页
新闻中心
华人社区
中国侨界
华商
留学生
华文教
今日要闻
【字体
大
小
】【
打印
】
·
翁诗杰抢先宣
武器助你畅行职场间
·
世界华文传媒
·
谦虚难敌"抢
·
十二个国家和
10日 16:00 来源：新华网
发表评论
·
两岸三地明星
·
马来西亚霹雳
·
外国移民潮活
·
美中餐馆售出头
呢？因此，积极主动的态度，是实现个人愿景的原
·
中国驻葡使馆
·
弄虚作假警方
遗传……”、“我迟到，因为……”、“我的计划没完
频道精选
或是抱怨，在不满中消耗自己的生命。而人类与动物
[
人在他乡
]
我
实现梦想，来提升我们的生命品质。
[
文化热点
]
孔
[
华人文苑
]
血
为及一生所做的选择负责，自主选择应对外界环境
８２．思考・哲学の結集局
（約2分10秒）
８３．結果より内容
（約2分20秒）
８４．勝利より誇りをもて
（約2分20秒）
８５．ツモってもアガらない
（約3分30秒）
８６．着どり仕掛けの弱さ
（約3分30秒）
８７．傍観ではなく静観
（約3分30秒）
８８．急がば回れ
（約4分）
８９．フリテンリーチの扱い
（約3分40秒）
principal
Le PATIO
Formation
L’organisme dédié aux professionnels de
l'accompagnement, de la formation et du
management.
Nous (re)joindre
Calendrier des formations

*WHAT THIS TASK INVOLVES*. Copy these lines exactly, starting at the beginning of the entries and ending after the line that contains "Nous (re)joindre".

*EXERCISE ANSWER*.
页
新闻中心
华人社区
中国侨界
华商
留学生
华文教
今日要闻
【字体
大
小
】【
打印
】
·
翁诗杰抢先宣
武器助你畅行职场间
·
世界华文传媒
·
谦虚难敌"抢
·
十二个国家和
10日 16:00 来源：新华网
发表评论
·
两岸三地明星
·
马来西亚霹雳
·
外国移民潮活
·
美中餐馆售出头
呢？因此，积极主动的态度，是实现个人愿景的原
·
中国驻葡使馆
·
弄虚作假警方
遗传……”、“我迟到，因为……”、“我的计划没完
频道精选
或是抱怨，在不满中消耗自己的生命。而人类与动物
[
人在他乡
]
我
实现梦想，来提升我们的生命品质。
[
文化热点
]
孔
[
华人文苑
]
血
为及一生所做的选择负责，自主选择应对外界环境
８２．思考・哲学の結集局
（約2分10秒）
８３．結果より内容
（約2分20秒）
８４．勝利より誇りをもて
（約2分20秒）
８５．ツモってもアガらない
（約3分30秒）
８６．着どり仕掛けの弱さ
（約3分30秒）
８７．傍観ではなく静観
（約3分30秒）
８８．急がば回れ
（約4分）
８９．フリテンリーチの扱い
（約3分40秒）
principal
Le PATIO
Formation
L’organisme dédié aux professionnels de
l'accompagnement, de la formation et du
management.
Nous (re)joindre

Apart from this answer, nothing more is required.